La cosa che più mi spaventa del buio è accendere la luce e vedere che non c’era nulla di cui avere paura; spesso ci ritroviamo in una stanza che conosciamo, magari con i soliti dettagli al loro posto e dove tutto è sempre uguale a come lo abbiamo lasciato. Quando eravamo piccoli, il buio era popolato di tutte le peggiori creature della nostra fantasia; poi, crescendo, abbiamo capito che una stanza buia è solo una stanza senza luce e la notte è diventata riposo, sonno e, per pochi fortunati, sogni.  Non amo spaventarmi, né spero di trovare mai qualcuno che mi attenda nel buio. Accendere la luce è una metafora per “illuminare” la fine della fantasia.
Dal buio, attraverso la nostra fantasia, nascevano personaggi con delle storie, delle motivazioni, un carattere e uno scopo. Nella realtà non sempre si incontrano persone così ben delineate; molte volte a tanti manca lo scopo, le motivazioni oppure il carattere, ma queste carenze non dipendono dal buio, ma solo dall’oscurità di chi ha acceso la luce e vede le cose nella  trasparenza di quello che sono.
Cerco di trattenere sempre una piccola parte di buio dentro me e continuo a popolarlo delle mie fantasie, resistendo a “chi nella luce si nasconde/con la luce mi confonde”(come recita una strofa di Nottetempo, canzone de La Comitiva). Anche voi coltiverete il vostro buio?

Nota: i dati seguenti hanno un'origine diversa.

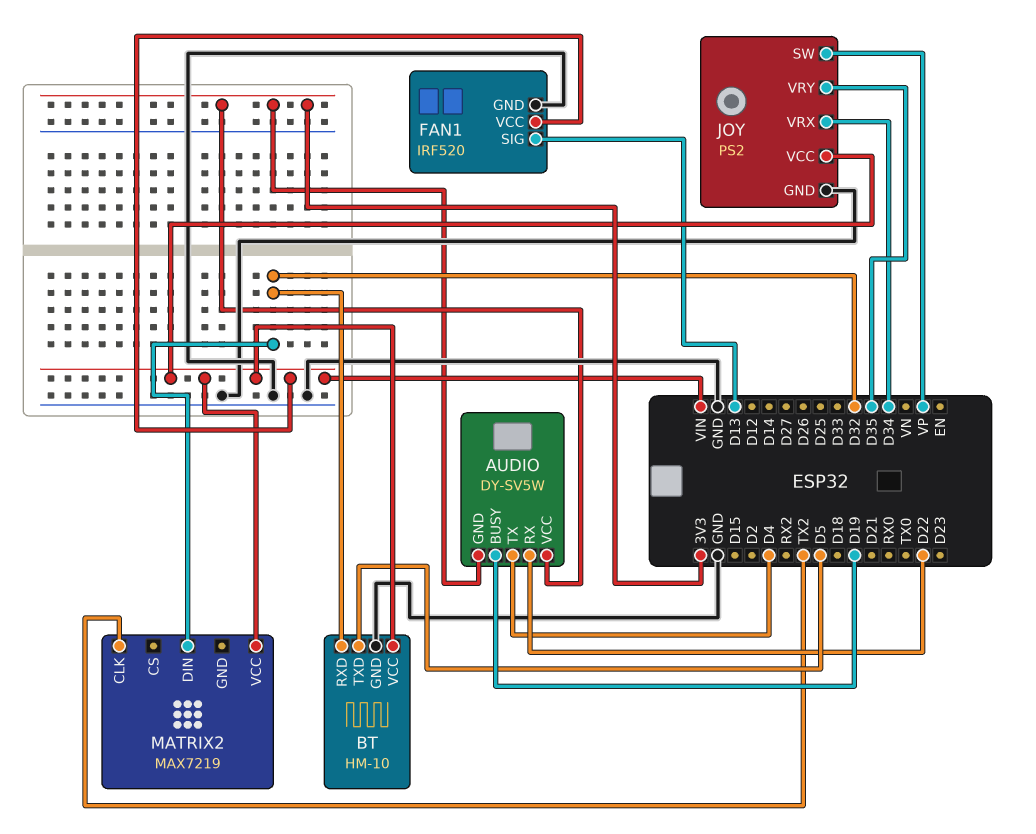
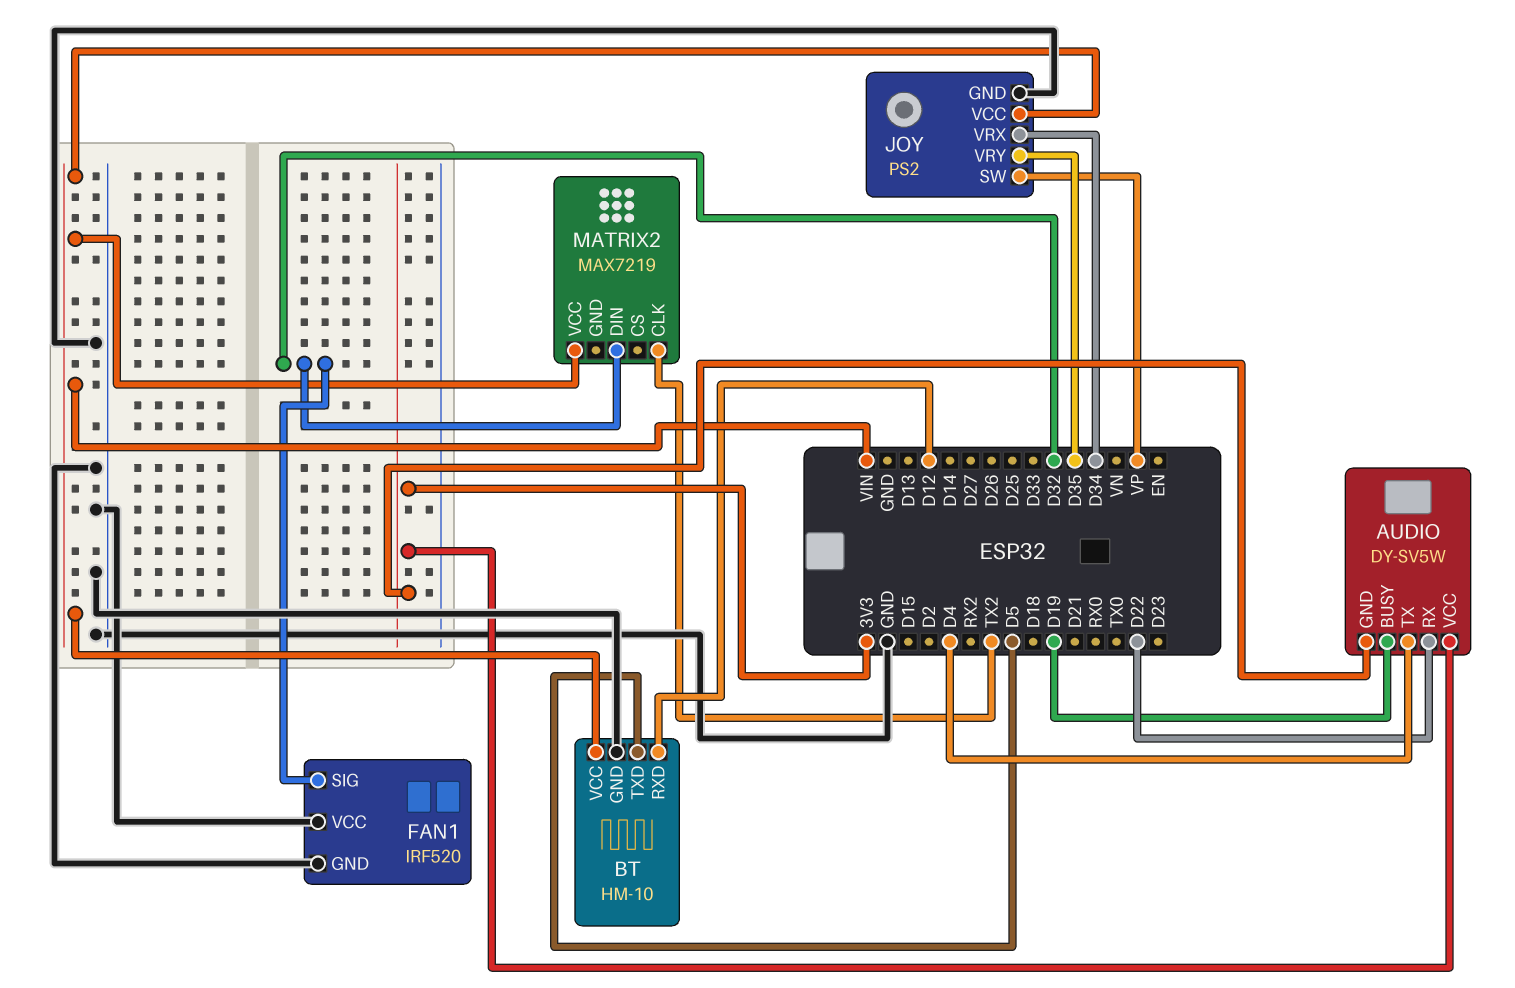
BT pin RXD: D32 -> D12
FAN1 pin SIG: D13 -> D32
FAN1 pin VCC: VIN -> GND

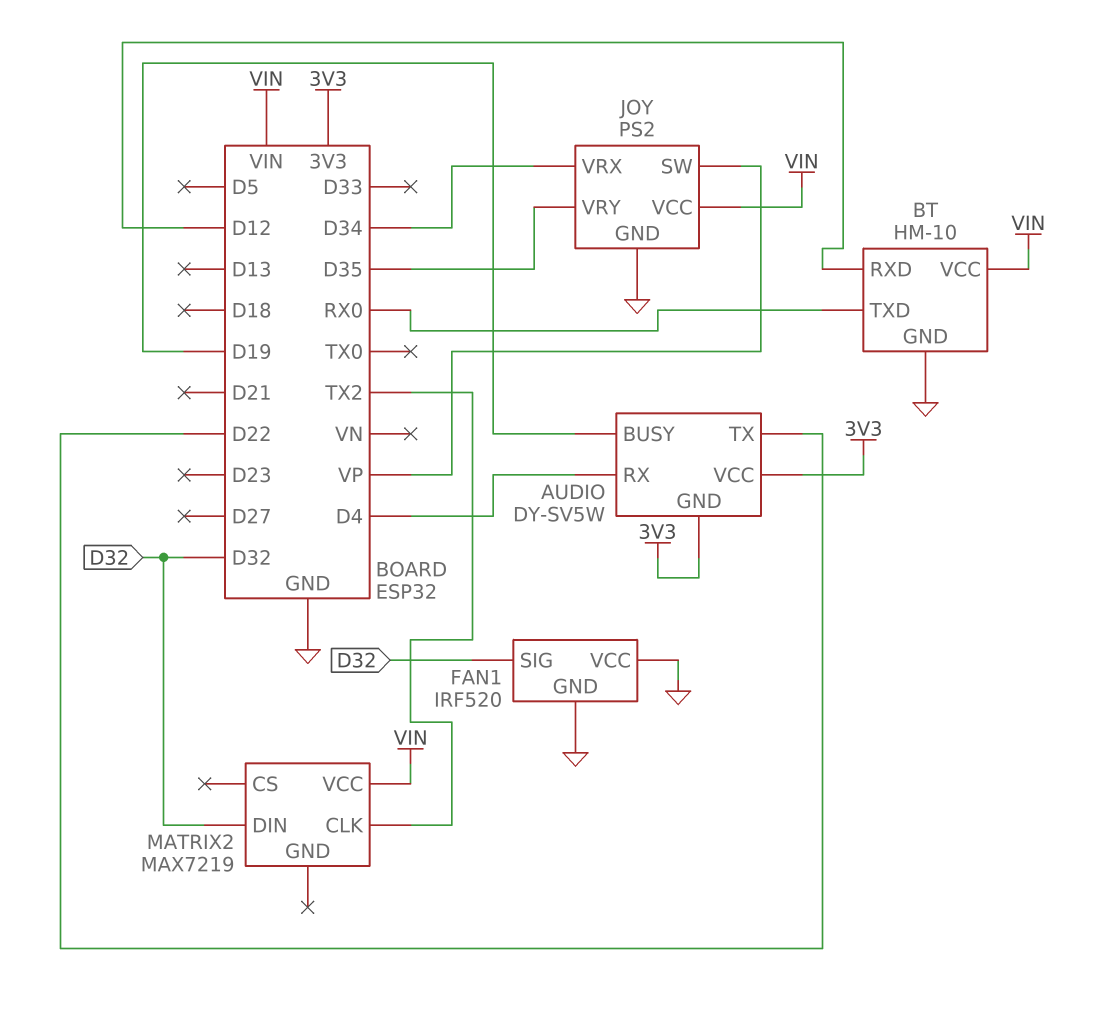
AUDIO pin RX: D22 -> D4
AUDIO pin TX: D4 -> D22
BT pin TXD: D5 -> RX0

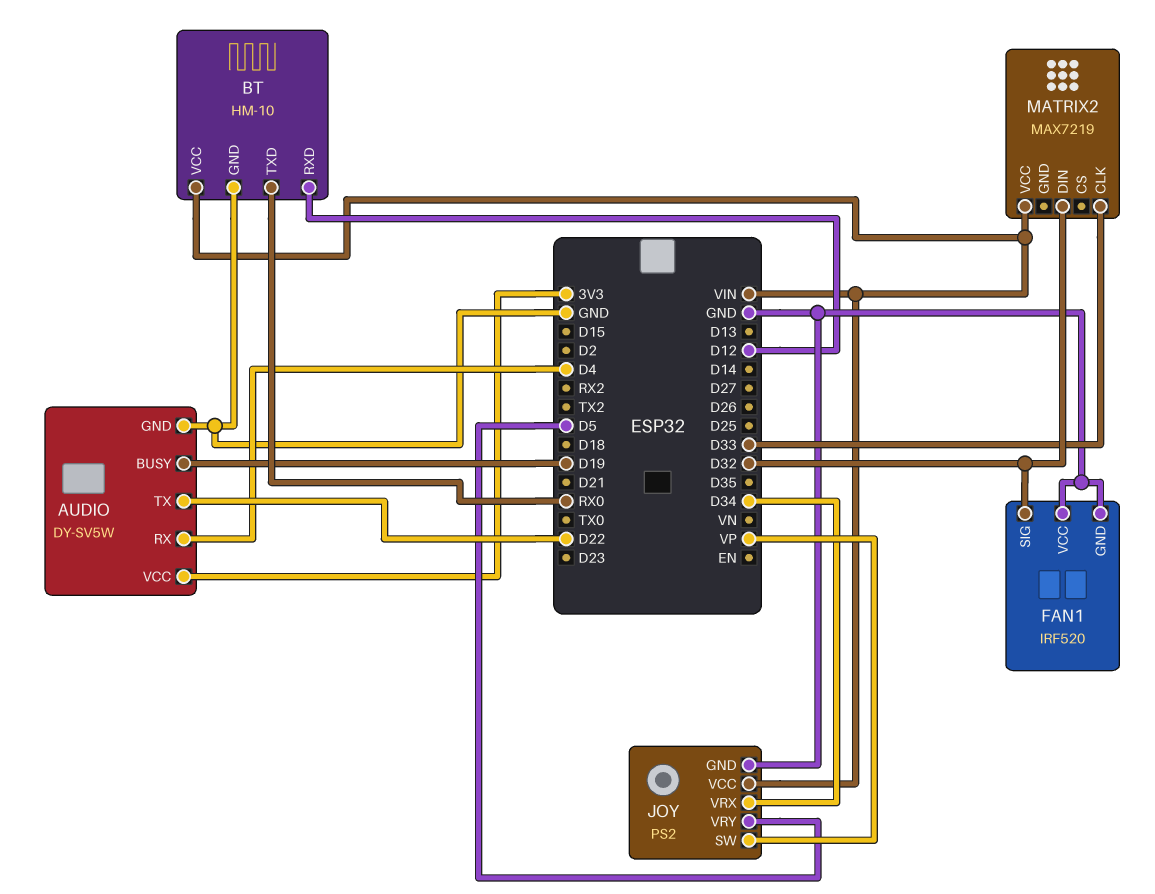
AUDIO pin GND: 3V3 -> GND
JOY pin VRY: D35 -> D5
MATRIX2 pin CLK: TX2 -> D33

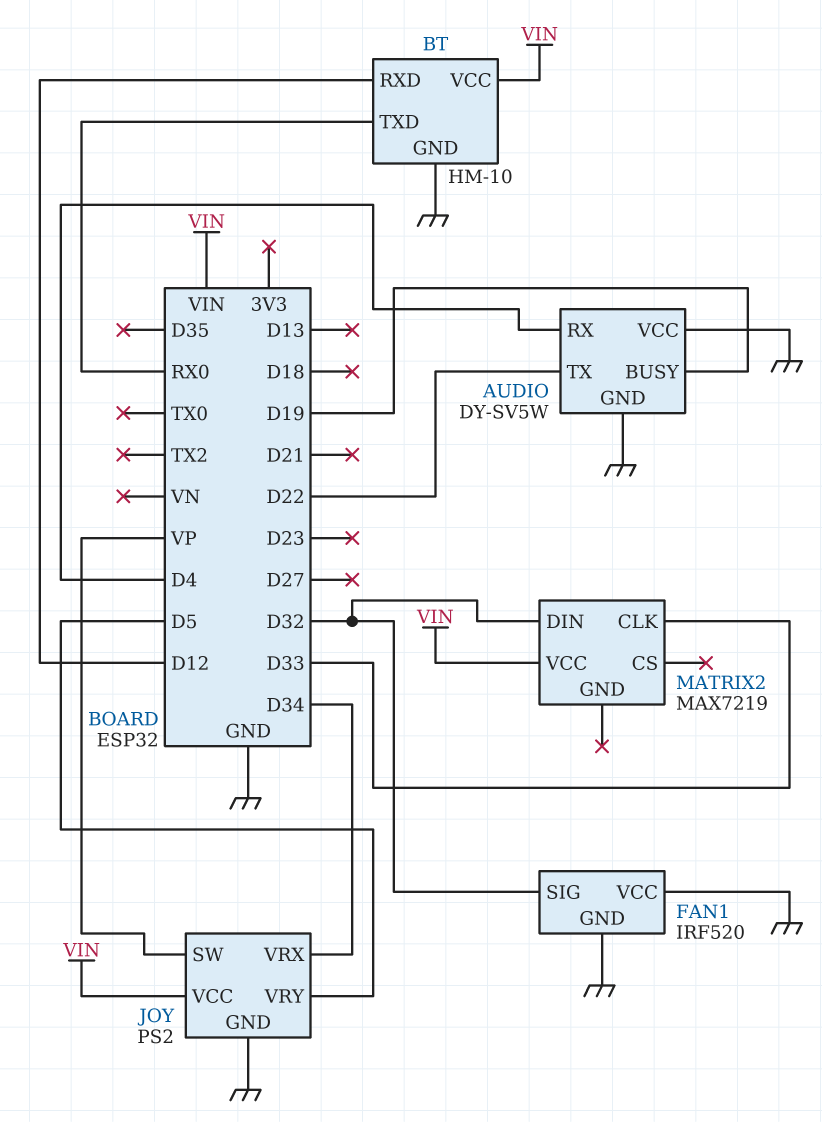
AUDIO pin VCC: 3V3 -> GND

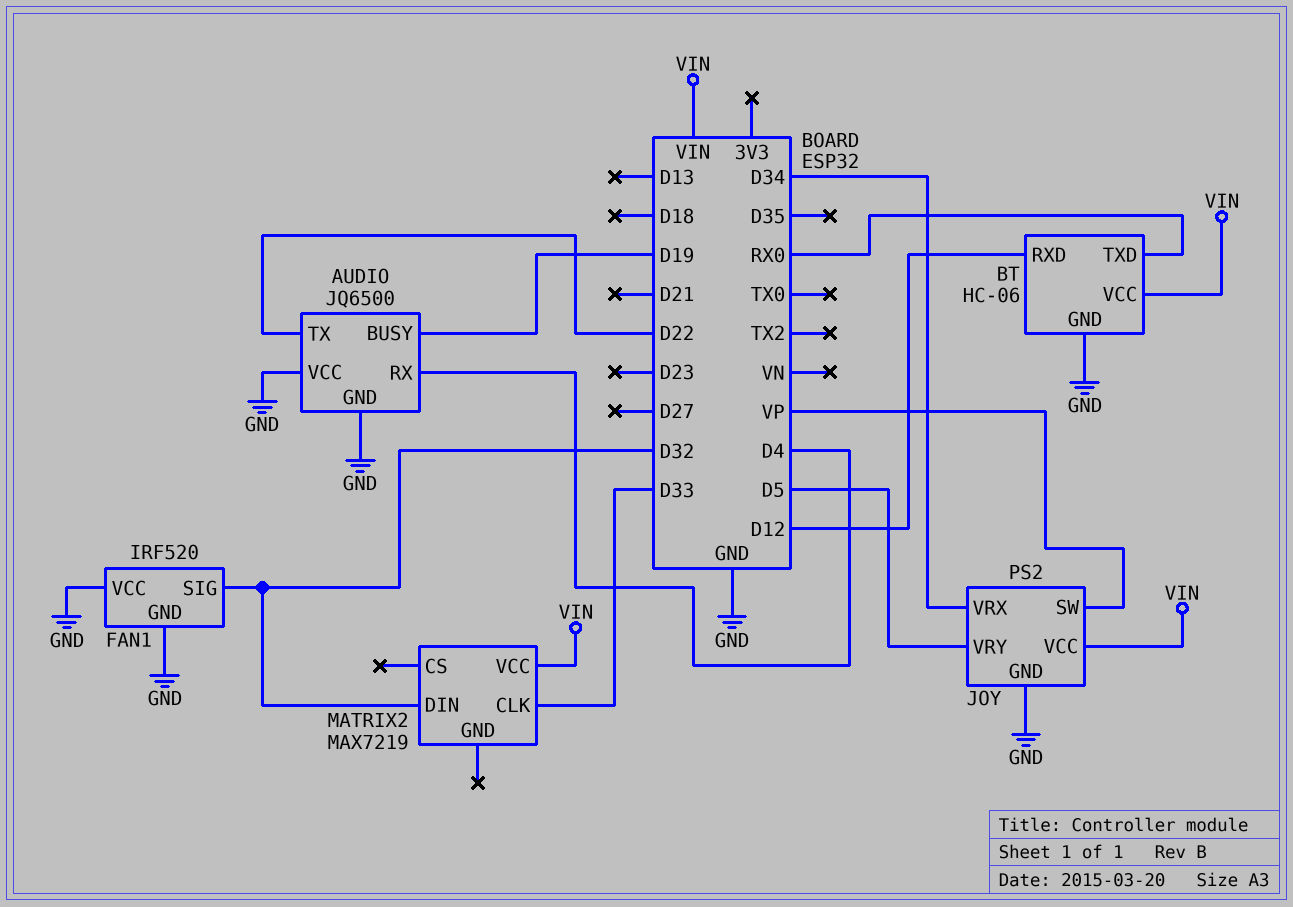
AUDIO: DY-SV5W -> JQ6500
BT: HM-10 -> HC-06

Camilla Grebe e  Åsa Träff con il romanzo Nel buio descrivono gli incubi e le ossessioni che stravolgono la vita di Siri Bergman. Una psicoterapeuta capace di trasmettere serenità ai suoi pazienti, ma che nella sua vita privata è una donna di trentaquattro anni risucchiata nella voragine che la  morte del marito Stefan ha aperto nella sua sanità mentale. Il ricordo del marito ristagna in ogni dettaglio e il silenzio in cui è immersa la casa turba le notti di Siri, impedendole di dormire sonni tranquilli. Per sfuggire all’angoscia, Siri cerca rifugio nell’alcool; la sensazione che qualcuno la spii nel buio, ben presto, però, si rivela una paura fondata; qualcuno svela la sua presenza lasciando delle tracce nella casa. Un mattino Siri trova il cadavere di una paziente che galleggia nel lago davanti alla casa. Una lettera ritrovata sugli scogli indirizza le prime indagini della polizia verso l’ipotesi del suicidio, ma l’autopsia cancella ogni dubbio. La ragazza non si è suicidata, qualcuno l’ha uccisa.

Nel Buio di Camilla Grebe e  Åsa Träff, Piemme Edizioni collana Bestseller, 350 pagine, € 10,50. Uscita prevista per luglio.